D'une part, en effet, Aznar multiplie les menaces concernant l'organisation à court terme d'une expédition punitive impitoyable contre l'ETA, ce qui semble avoir pour effet de resserrer les liens entre l'ETA et sa base, en particulier les jeunes les plus radicaux. Et d'autre part le PP a affirmé à plusieurs reprises sa volonté de mettre la main sur le gouvernement autonome du Pays Basque, en précisant qu'il n'envisage rien moins que de mettre l'actuel ministre de l'Intérieur de l'État espagnol, Jaime Mayor Oreja (un symbole de la politique répressive du gouvernement central), au poste de chef de ce gouvernement basque. Vis-à-vis de l'ETA, il s'agit là d'une attitude qui ne peut qu'attiser l'hostilité des nationalistes et en particulier des séparatistes vis à vis du gouvernement de Madrid. Enfin Aznar ne cache pas que pour parvenir à ses fins le PP devra déboulonner le parti nationaliste modéré, le PNV, au pouvoir au Pays Basque depuis vingt ans et qui dirige le gouvernement basque grâce à une alliance complexe (aujourd'hui " gelée " mais non rompue) avec les séparatistes. Pour parvenir à ses fins, Aznar, partisan d'élections anticipées, exige des dirigeants du PNV qu'ils rompent toute relation avec les séparatistes qui ne veulent pour leur part pas se mettre en porte à faux vis-à-vis d'une base électorale qui souvent oscille entre le PNV et l'ETA. C'est pour tout cela que jusqu'à présent le PNV, bien qu'il ait été victime de plusieurs attentats de la part de l'ETA, a répété à plusieurs reprises qu'il refusait de provoquer une telle rupture avec l'ETA.

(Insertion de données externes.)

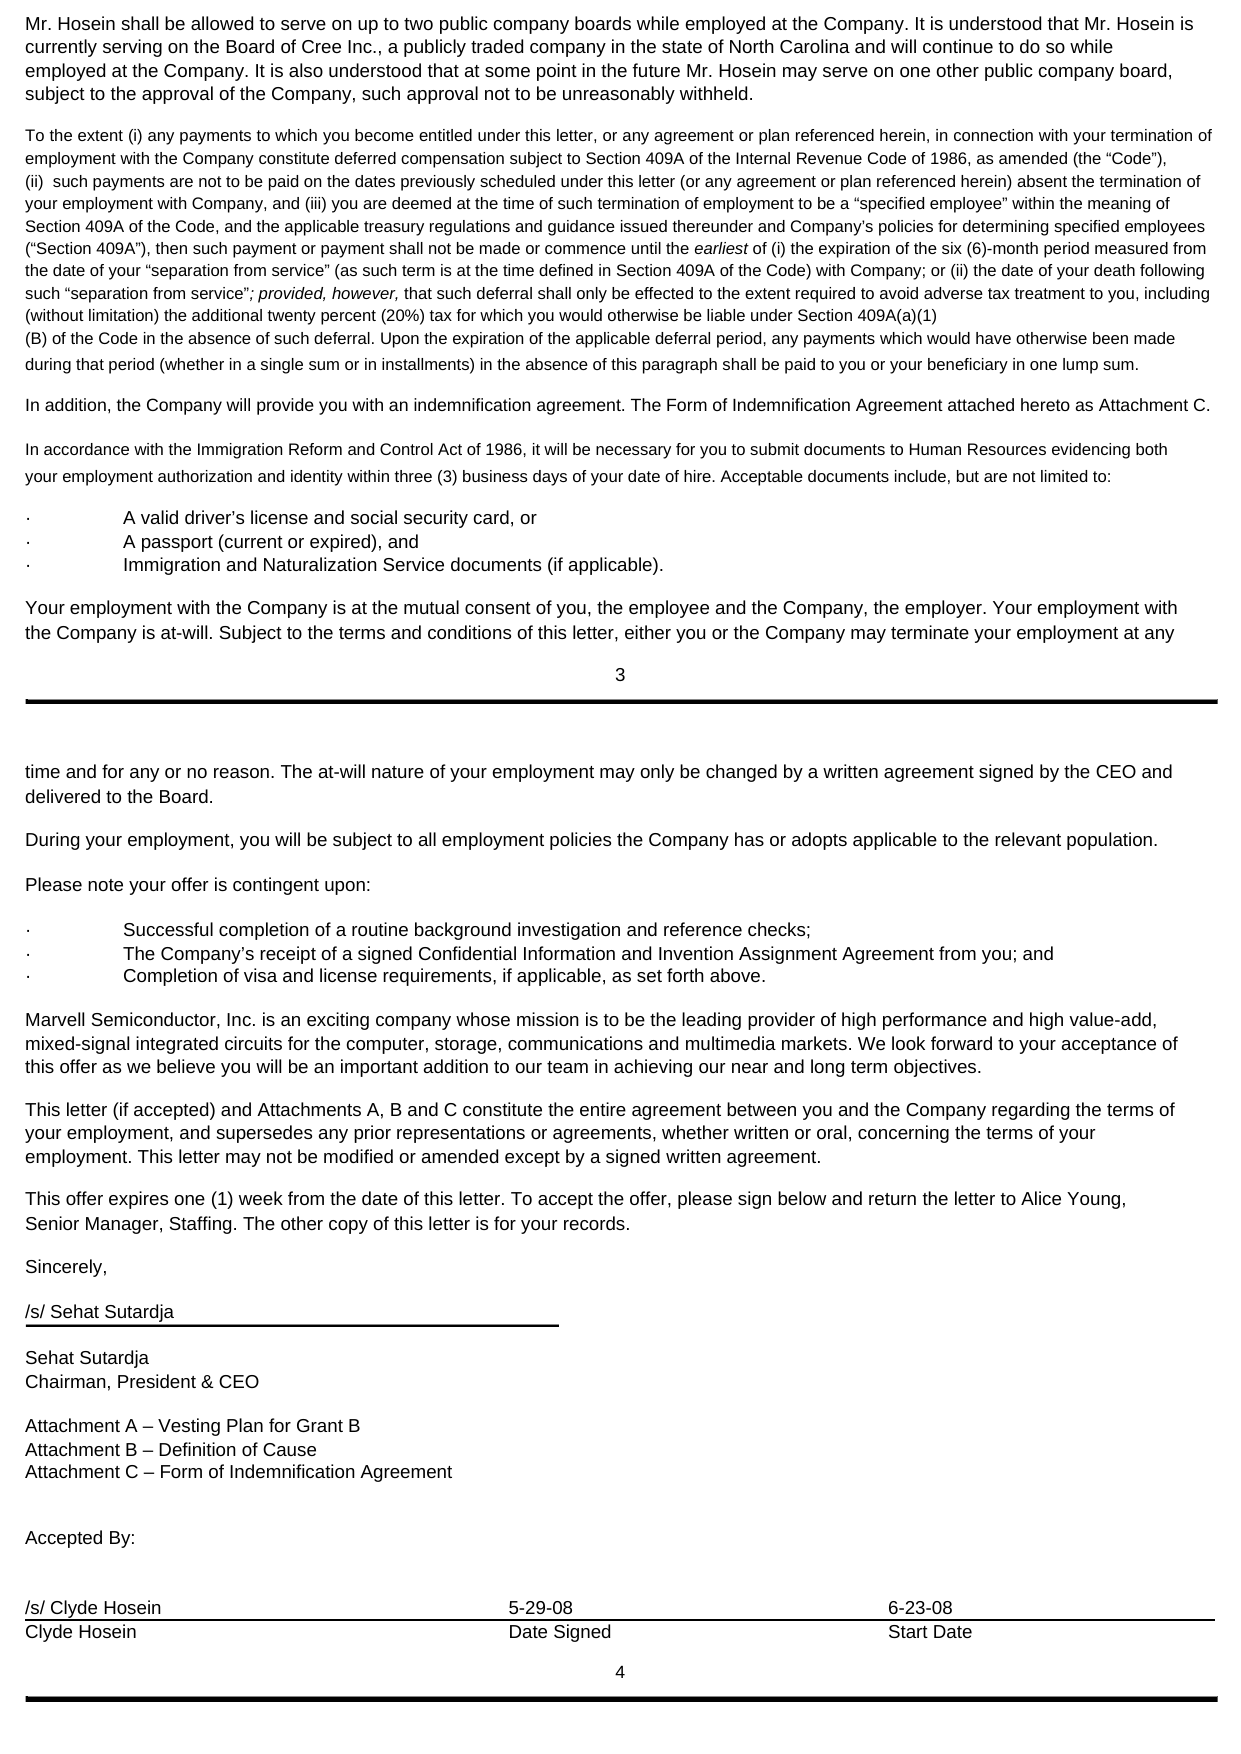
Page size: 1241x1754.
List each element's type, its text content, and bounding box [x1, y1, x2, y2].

Par ailleurs, le PP essaie d'entraîner le PSOE dans son sillage, entre autres dans le but de composer une coalition des partis nationaux qui auraient plus de chance de constituer une majorité que le seul PP, mais aussi pour ne pas prendre le risque de voir le PSOE se rapprocher des nationalistes modérés. Or sur ce terrain aussi, le PP rencontre des résistances. Car si le PSOE cautionne la politique du gouvernement au Pays Basque, il se dit favorable à une politique souple vis-à-vis du PNV, acceptant notamment que des discussions s'ouvrent sans que le PNV ait rompu tous ses liens avec les séparatistes.

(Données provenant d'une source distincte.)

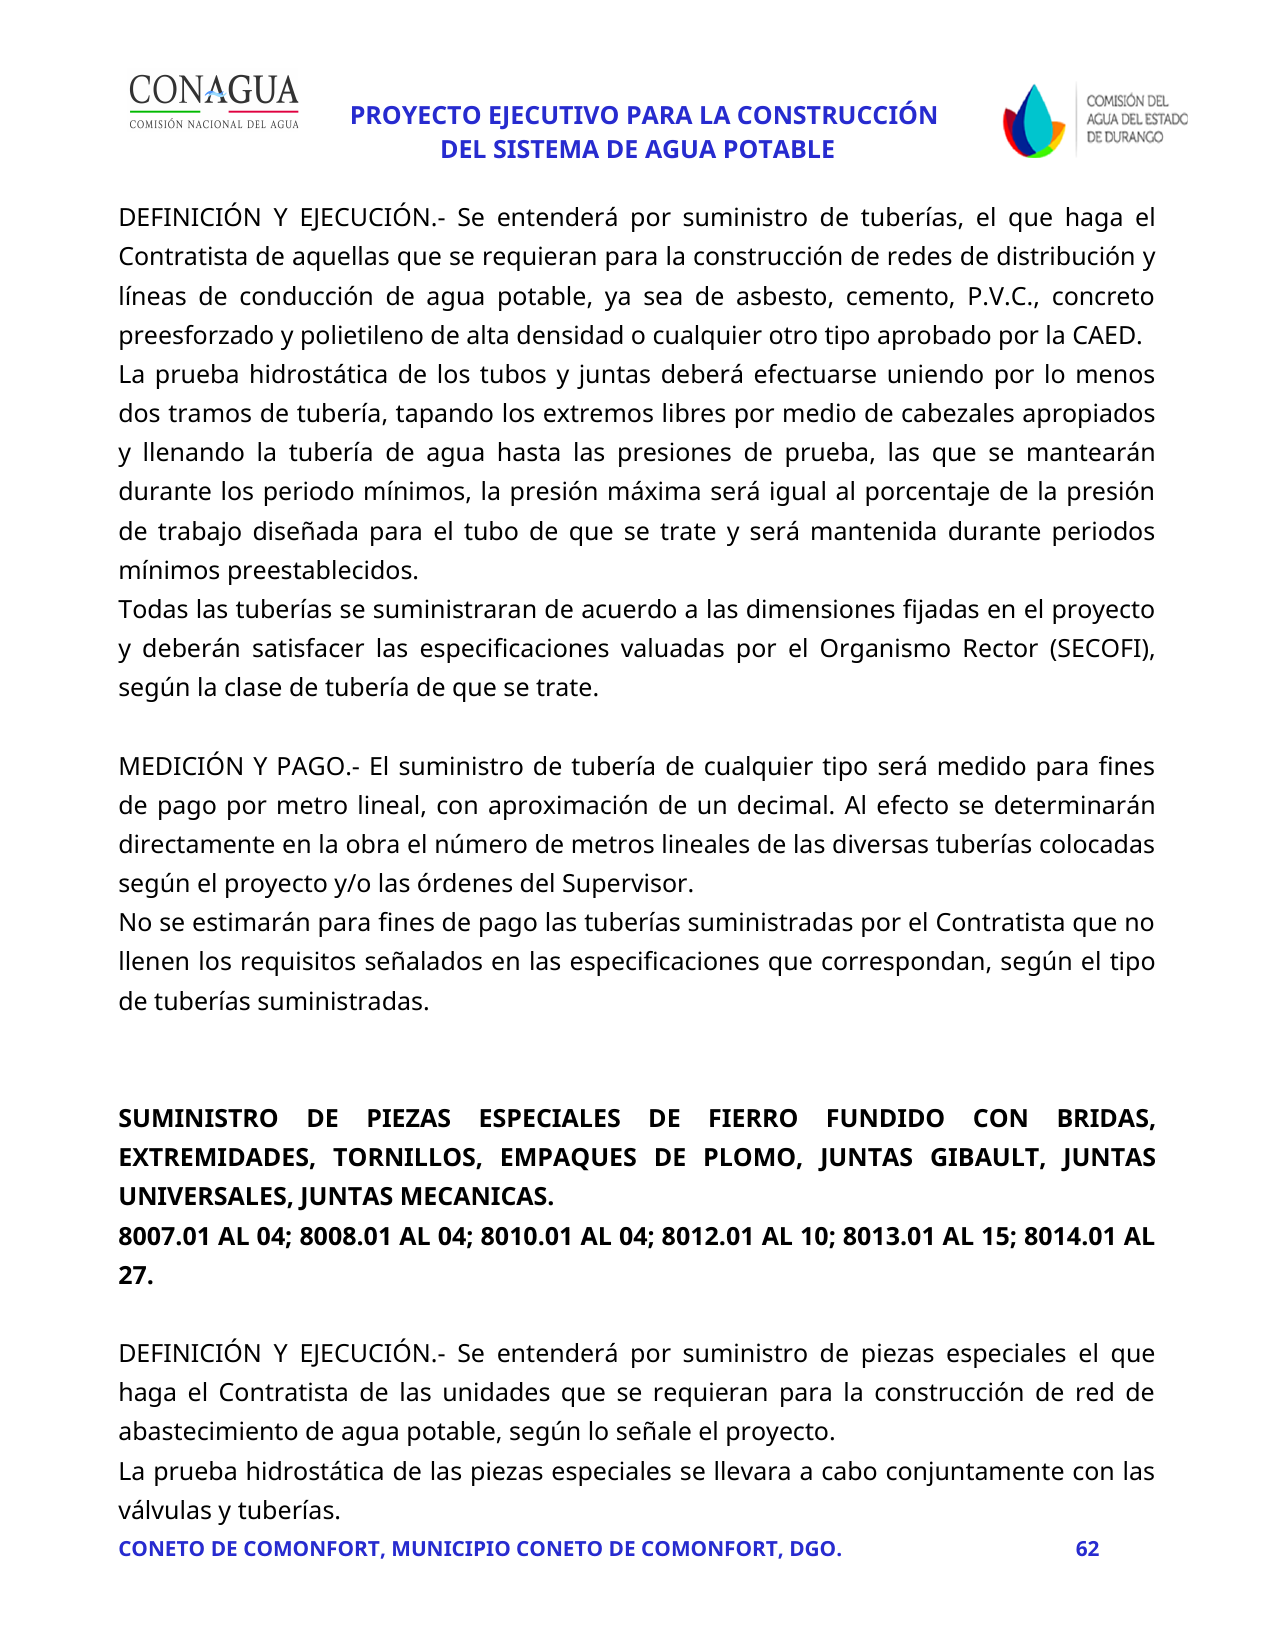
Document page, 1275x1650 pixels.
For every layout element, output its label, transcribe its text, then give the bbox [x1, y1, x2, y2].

Les manoeuvres politiciennes sont multiples, et pour la plupart secrètes mais il est clair que du côté du PP, comme du côté du PSOE il n'y a aucune volonté d'ouverture permettant de s'orienter vers un règlement politique du problème basque.

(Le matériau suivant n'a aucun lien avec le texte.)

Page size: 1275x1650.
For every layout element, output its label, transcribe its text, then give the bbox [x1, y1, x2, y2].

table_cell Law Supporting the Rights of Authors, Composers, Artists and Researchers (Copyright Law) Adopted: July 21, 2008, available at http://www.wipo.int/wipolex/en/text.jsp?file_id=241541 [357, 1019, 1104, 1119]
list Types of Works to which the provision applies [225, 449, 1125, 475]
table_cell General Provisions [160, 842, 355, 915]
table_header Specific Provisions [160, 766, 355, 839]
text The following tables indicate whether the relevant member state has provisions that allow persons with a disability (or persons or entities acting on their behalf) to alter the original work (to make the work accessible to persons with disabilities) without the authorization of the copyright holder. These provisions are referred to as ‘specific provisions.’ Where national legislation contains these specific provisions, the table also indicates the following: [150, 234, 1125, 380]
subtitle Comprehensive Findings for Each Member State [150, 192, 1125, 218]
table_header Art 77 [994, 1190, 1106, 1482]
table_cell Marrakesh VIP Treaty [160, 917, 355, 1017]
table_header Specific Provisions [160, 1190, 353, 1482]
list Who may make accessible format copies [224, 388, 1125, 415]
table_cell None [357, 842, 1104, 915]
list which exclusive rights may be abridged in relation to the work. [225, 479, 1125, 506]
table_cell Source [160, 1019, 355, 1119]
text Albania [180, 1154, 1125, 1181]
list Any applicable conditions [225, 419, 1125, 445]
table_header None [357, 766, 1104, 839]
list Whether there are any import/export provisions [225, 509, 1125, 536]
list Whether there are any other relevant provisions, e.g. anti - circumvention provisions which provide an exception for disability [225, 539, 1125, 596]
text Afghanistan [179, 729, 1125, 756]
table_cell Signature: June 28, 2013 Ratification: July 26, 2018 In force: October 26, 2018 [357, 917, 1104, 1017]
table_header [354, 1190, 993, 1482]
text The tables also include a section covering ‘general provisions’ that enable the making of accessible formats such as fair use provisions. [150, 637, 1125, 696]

En ce sens les partis dits " nationaux " comme le PP ou le PSOE, sont fidèles à la politique qu'ils ont menée depuis la fin du franquisme. Car si une autonomie assez large a été donnée au gouvernement autonome basque, dans le domaine de la police, de l'enseignement, des impôts, de l'administration, aucun dirigeant politique du gouvernement espagnol n'a accepté d'envisager sérieusement de régler le problème basque en acceptant de considérer les dirigeants de l'ETA comme des interlocuteurs avant qu'ils aient déposé les armes. Et même quand l'ETA a décrété une trêve, il y a trois ans, aucune discussion n'a été entamée. Ni le PSOE, ni le PP qui se sont succédé au pouvoir depuis 18 ans n'ont accepté de discuter de la possibilité d'une consultation de la population du Pays Basque sur le statut du Pays Basque et de la Navarre. Aucun d'eux n'a accepté de satisfaire la revendication très populaire au Pays Basque du rapprochement des prisonniers basques. Et il est certain que cette intransigeance a contribué et contribue à justifier la violence et le radicalisme de l'ETA auprès de tous ceux qui sont hostiles au pouvoir de Madrid et qui pensent que la seule façon de faire reculer ce pouvoir central est de créer un rapport de force en semant si besoin est la terreur et la violence aveugle.

La situation au Pays Basque aujourd'hui est dramatique pour la population de cette région. Mais elle contribue aussi à tirer d'une certaine façon toute la société espagnole en arrière. Elle isole les travailleurs qui vivent au Pays Basque, elle développe les préjugés nationalistes, elle relègue au second plan de nombreux autres problèmes qui concernent l'ensemble de la classe ouvrière d'Espagne, celui du chômage, de la précarité, des reculs imposés à la classe ouvrière par un patronat offensif contre lequel la classe ouvrière du Pays Basque, de Castille, d'Andalousie ou de Catalogne a besoin de toute sa force et de son unité.